Llaman la atención los abyectos senadores, cargados de constantes ofensas que sin embrago no los inhiben de agachar la cabeza ante el Emperador. Los interpretan jóvenes actores, en los que a veces el tono teatral oprime a la naturalidad de las conversaciones.
Pero el centro imprescindible de la obra es Fernando Hechavarría, un actor habitual de El Público, y que absorbe, sin ninguna piedad con parte del elenco–que a veces se nota demasiado pequeño- todos los matices, inquietudes y desenfrenos del Calígula de Camus.
“Otras veces hemos tenido un emperador que disponga de todo el poder sin límites, pero es la primera vez que tenemos uno que usa el poder sin límites”

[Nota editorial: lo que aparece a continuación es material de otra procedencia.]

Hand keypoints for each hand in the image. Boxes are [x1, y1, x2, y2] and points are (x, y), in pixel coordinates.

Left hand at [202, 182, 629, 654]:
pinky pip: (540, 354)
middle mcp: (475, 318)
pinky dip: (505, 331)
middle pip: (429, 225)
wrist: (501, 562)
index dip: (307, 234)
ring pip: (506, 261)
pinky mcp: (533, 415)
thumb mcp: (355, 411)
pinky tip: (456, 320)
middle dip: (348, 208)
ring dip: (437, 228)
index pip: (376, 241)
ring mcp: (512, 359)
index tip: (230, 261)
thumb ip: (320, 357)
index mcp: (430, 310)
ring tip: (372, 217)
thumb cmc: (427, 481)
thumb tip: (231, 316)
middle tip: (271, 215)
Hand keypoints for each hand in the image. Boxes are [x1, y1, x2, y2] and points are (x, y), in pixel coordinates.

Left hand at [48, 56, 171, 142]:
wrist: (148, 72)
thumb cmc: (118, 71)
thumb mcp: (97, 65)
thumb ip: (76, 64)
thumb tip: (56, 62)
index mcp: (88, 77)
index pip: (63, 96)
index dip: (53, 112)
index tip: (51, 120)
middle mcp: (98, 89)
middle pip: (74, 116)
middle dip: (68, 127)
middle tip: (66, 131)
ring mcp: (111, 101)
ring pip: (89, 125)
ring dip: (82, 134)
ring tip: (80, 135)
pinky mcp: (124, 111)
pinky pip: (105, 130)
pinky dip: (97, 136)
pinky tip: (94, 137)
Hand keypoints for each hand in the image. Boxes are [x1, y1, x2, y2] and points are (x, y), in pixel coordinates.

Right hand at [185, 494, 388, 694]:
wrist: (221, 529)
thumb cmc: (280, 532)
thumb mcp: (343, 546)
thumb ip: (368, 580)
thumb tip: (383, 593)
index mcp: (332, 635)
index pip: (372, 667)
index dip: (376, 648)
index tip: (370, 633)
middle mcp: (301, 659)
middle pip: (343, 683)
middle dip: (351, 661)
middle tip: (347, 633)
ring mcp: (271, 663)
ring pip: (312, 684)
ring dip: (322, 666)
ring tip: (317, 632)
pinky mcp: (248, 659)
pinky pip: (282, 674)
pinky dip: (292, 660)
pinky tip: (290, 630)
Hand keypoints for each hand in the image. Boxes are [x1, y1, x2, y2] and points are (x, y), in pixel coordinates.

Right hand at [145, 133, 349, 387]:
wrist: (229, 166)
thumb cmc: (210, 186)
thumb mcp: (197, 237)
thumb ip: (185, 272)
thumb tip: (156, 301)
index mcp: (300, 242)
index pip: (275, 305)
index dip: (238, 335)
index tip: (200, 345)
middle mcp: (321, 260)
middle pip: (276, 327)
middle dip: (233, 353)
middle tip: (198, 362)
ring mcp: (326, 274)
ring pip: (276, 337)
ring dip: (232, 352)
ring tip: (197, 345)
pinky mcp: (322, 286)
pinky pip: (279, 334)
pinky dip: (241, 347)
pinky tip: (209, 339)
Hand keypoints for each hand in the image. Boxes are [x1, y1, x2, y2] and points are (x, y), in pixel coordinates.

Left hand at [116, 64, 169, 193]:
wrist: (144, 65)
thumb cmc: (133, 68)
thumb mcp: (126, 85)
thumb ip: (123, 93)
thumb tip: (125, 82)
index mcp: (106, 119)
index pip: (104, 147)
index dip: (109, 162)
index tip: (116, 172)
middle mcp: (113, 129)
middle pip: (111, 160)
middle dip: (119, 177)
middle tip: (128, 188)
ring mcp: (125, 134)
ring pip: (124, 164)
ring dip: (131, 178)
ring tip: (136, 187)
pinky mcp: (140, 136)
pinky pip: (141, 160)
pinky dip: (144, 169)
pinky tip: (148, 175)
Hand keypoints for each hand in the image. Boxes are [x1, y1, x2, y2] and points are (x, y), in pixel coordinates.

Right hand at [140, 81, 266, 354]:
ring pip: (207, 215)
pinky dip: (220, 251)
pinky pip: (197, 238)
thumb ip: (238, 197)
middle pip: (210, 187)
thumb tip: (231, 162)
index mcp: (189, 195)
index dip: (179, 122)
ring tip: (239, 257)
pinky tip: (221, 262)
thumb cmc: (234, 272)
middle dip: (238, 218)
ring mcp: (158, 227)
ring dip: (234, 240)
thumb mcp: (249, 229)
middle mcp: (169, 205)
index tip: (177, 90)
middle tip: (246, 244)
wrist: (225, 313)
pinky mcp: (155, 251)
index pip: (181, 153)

Como siempre, los actores interactúan con los espectadores, esta vez más de la cuenta: el séquito de Calígula hace subir al escenario a jóvenes elegidos al azar, a los que ponen, por parejas, a rendirle homenaje al César cuando este se declara dios. A todos les dan ramos de flores rojas. Quizás después de esta escena es que se resiente un tanto el dinamismo de la obra, que tarda más de lo debido en llegar al final. Un poco de culpa en esto tiene el original de Camus.
En las puestas de El Público siempre es muy llamativo el diseño de vestuario de los personajes, pintoresco y marcial, que nada tiene que ver con la época de los Césares, al menos con la de aquellos césares. En cuanto al diseño escenográfico, obsérvese la composición del fondo del escenario: dos paredes: una pintada con medallas y condecoraciones militares, y la otra con el cuello y las hombreras de un uniforme.
Uno de ellos, con una sorpresa de quien anuncia la primavera o algo mejor, gritando: Pueblo de Roma: ¡ha muerto el tirano Calígula!
Desesperado por la alegría que empieza a dibujarse en el rostro de muchos de sus súbditos, Calígula despierta de su falsa muerte y grita: ¡Todavía estoy vivo, vivo!
Poco después muere, esta vez para siempre. Entonces la obra termina, y todos aplauden.